REQUIREMENT 1: In the article on the Ocwen class action, why could the plaintiff no longer meet the predominance requirement of Rule 23 after the TransUnion decision?
REQUIREMENT 2: From the article on the Ocwen class action, reproduce the part that opens with "August.04.2022" and closes with "for March 2022.", swapping "borrowers" for "homeowners".

PASSAGE FOR REVIEW:

· · ·

August.04.2022
A team of litigators from Orrick scored a big win in a consumer class action filed against their client, Ocwen Financial Corporation in Weiner v. Ocwen Financial Corporation, No. 2:14-cv-02597. The lawsuit, filed in the U.S. District Court for the Eastern District of California in 2014, alleged that Ocwen improperly marked up certain types of property valuations and charged those costs to borrowers in violation of the mortgage contracts. The lawsuit also alleged that this conduct violated the civil RICO statute, resulting in a claim for treble damages. Plaintiff claimed damages of ~$70 million in marked up fees but trebled for a total of ~$210 million. A class trial on Plaintiff’s claims, including the RICO claim, was scheduled for March 2022.
The trial was on the horizon when the Supreme Court issued its decision in TransUnion LLC v. Ramirez, 141 S. Ct. 2190 (2021). Following that decision, Orrick came up with a strategy to decertify the class based on the holding in TransUnion. Essentially, the Court in Weiner had already found that there was a factual dispute as to how many members of the class had paid the allegedly marked up fees. TransUnion, though, held that each individual class member needs to have standing at trial, and that class members who didn’t suffer concrete harm didn’t have standing. This meant that Plaintiff couldn’t satisfy the predominance requirement of Rule 23—Plaintiff’s burden to prove that each member of the class suffered monetary harm sufficient to demonstrate standing would entail an individualized inquiry.

· · ·

DATASET CONTENT:

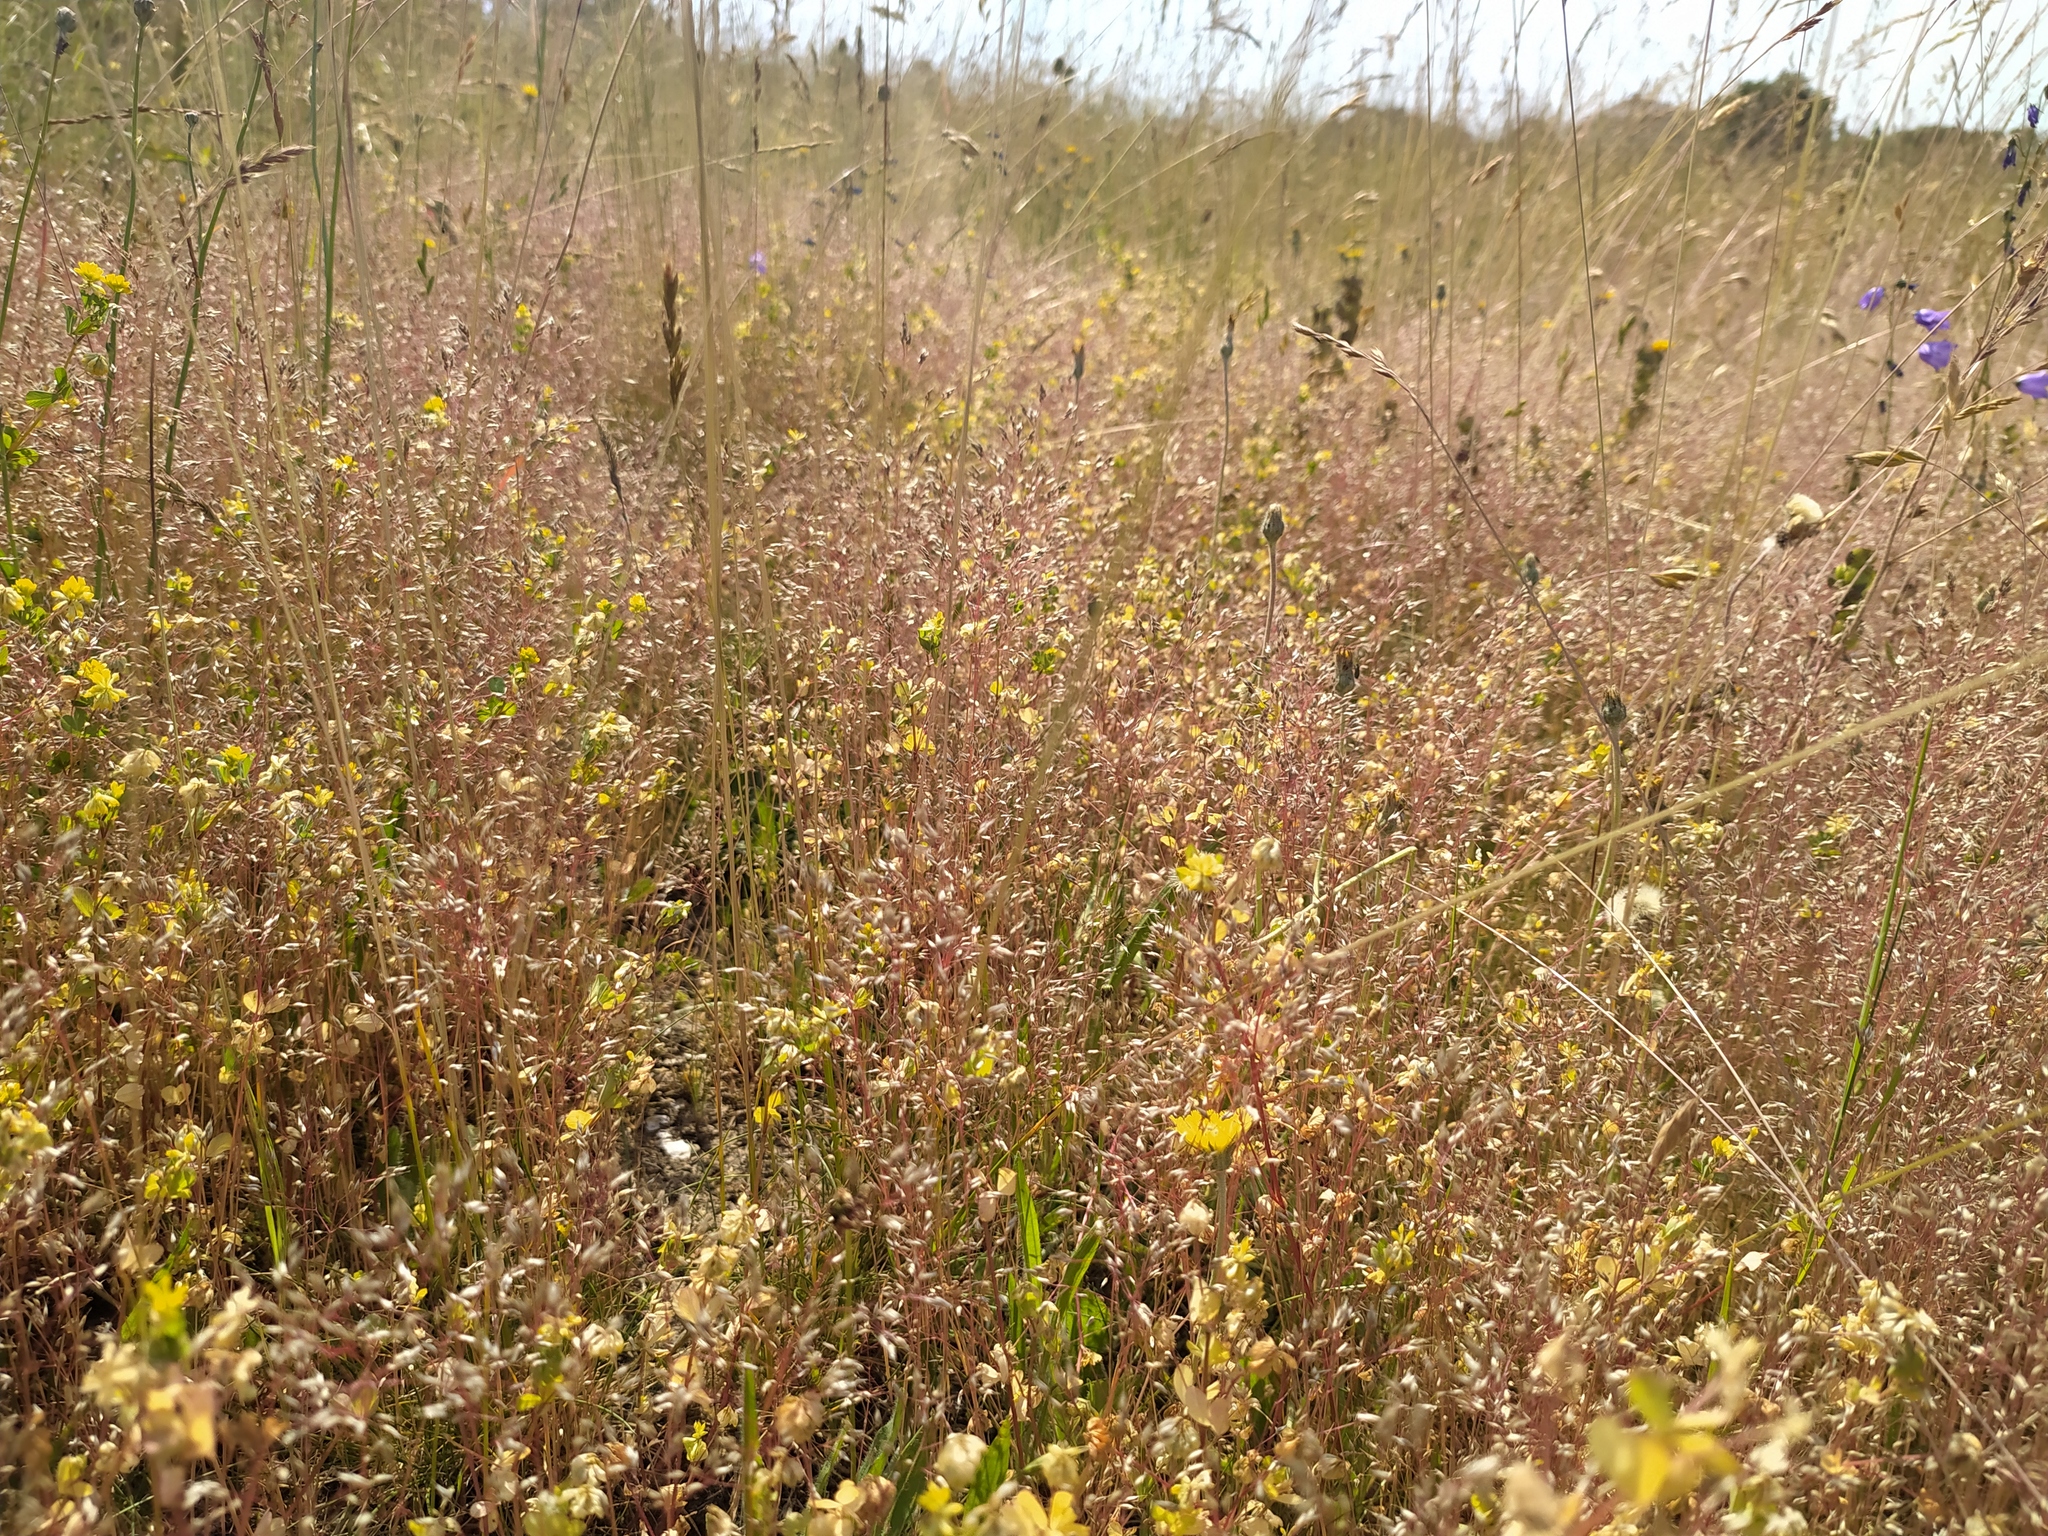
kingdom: Plantae
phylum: Tracheophyta
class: Liliopsida
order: Poales
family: Poaceae
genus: Aira
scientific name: Aira caryophyllea
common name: Silver hairgrass
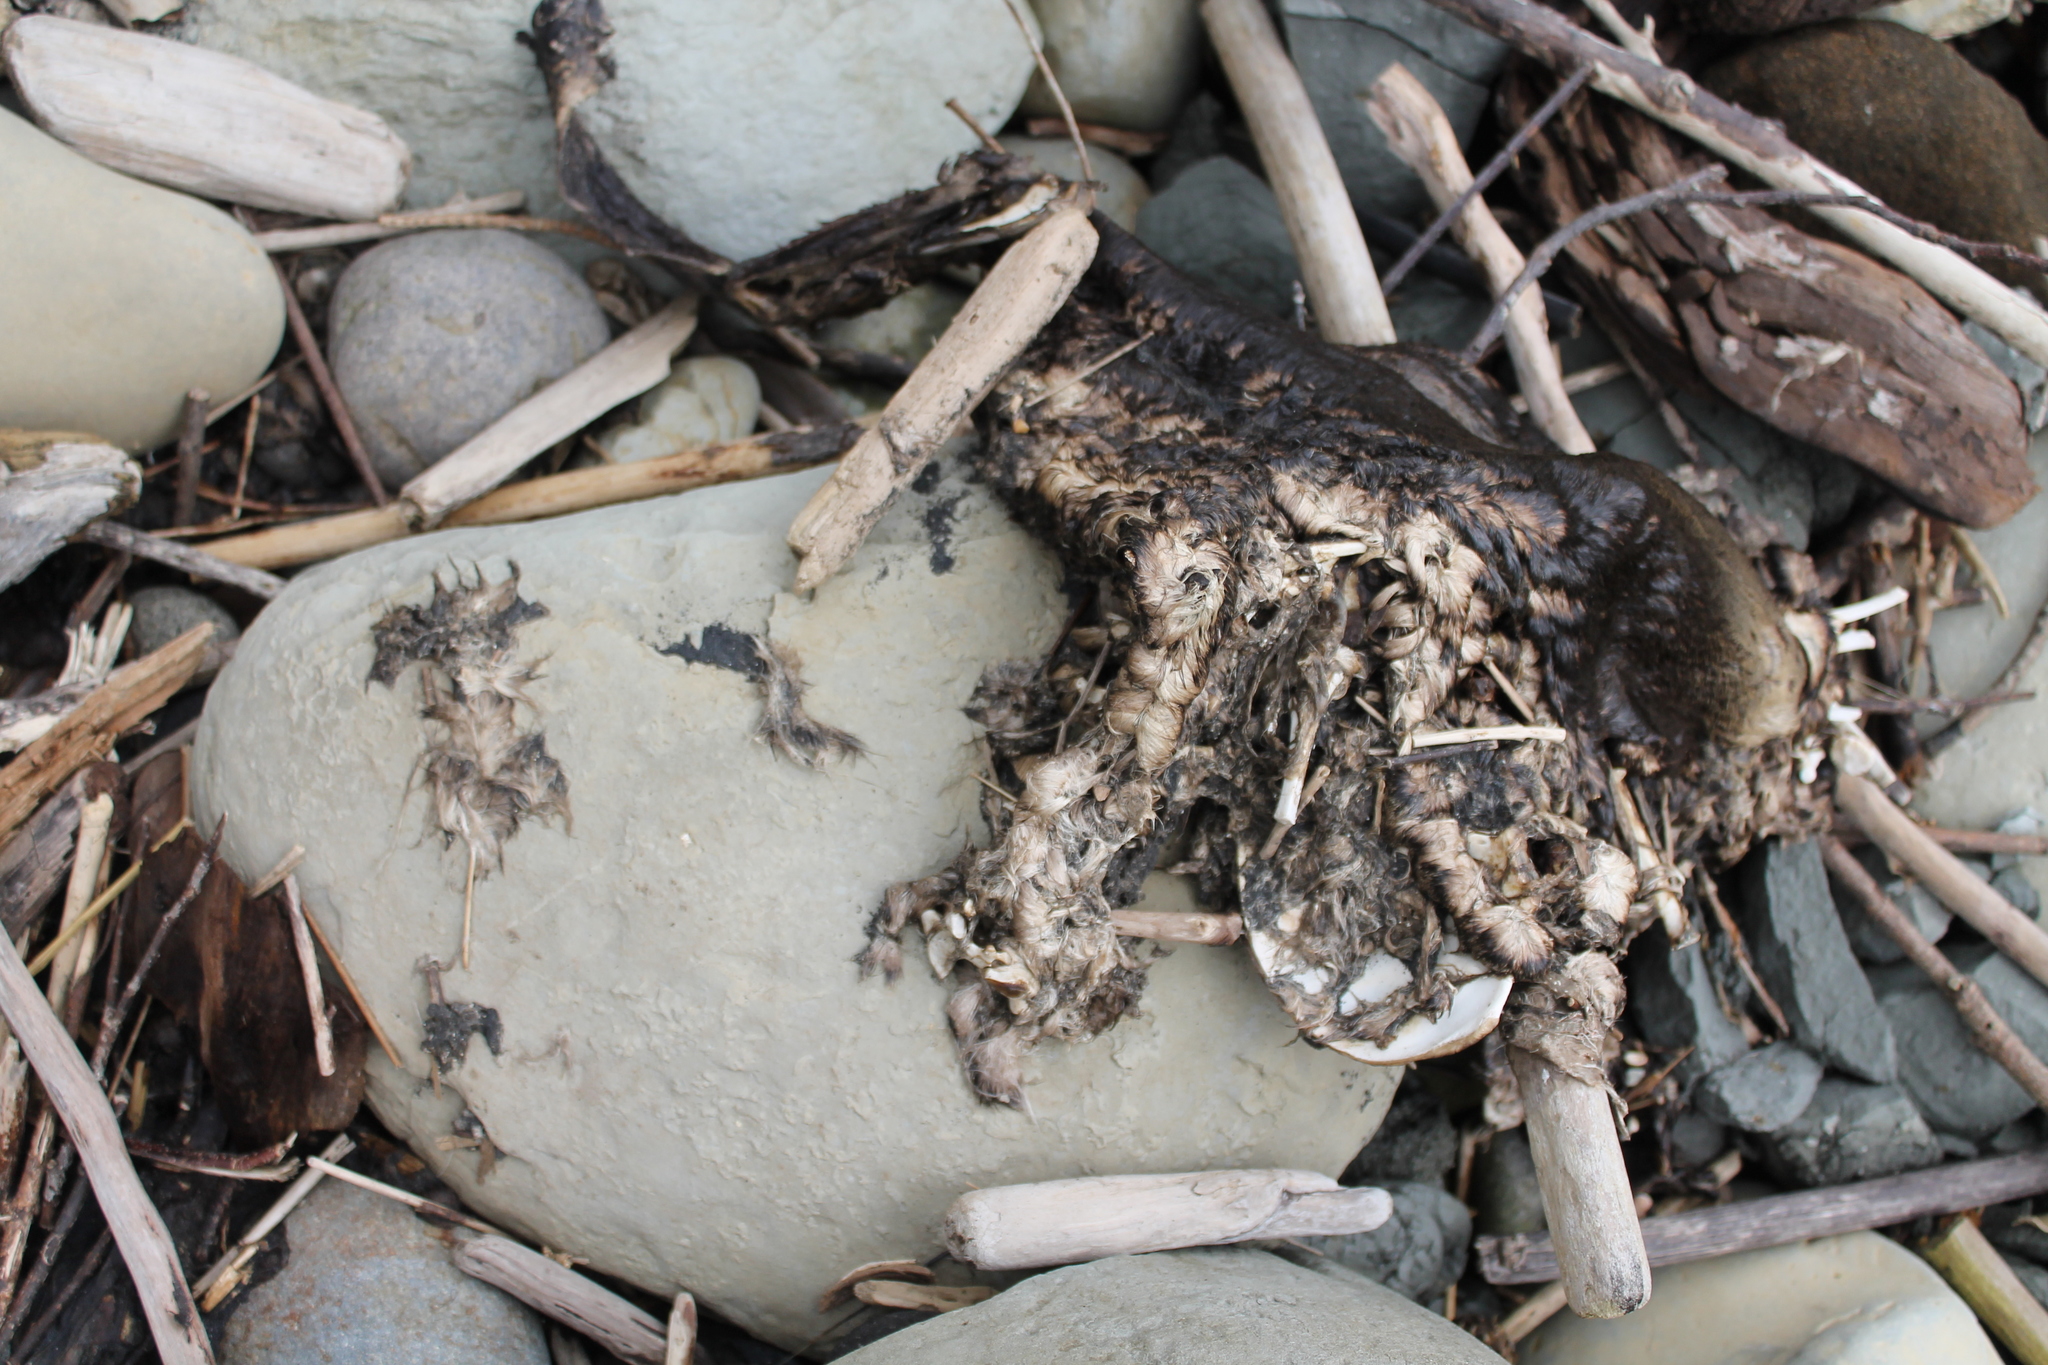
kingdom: Animalia
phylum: Chordata
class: Mammalia
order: Carnivora
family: Otariidae
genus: Arctocephalus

· · ·

YOUR SOLUTION 1: TransUnion held that every class member must have standing at trial, so the plaintiff had to prove that each class member suffered monetary harm. Because the court had already found a factual dispute over how many class members paid the allegedly marked-up fees, that proof would require an individualized inquiry.

YOUR SOLUTION 2:
August.04.2022
A team of litigators from Orrick scored a big win in a consumer class action filed against their client, Ocwen Financial Corporation in Weiner v. Ocwen Financial Corporation, No. 2:14-cv-02597. The lawsuit, filed in the U.S. District Court for the Eastern District of California in 2014, alleged that Ocwen improperly marked up certain types of property valuations and charged those costs to homeowners in violation of the mortgage contracts. The lawsuit also alleged that this conduct violated the civil RICO statute, resulting in a claim for treble damages. Plaintiff claimed damages of ~$70 million in marked up fees but trebled for a total of ~$210 million. A class trial on Plaintiff’s claims, including the RICO claim, was scheduled for March 2022.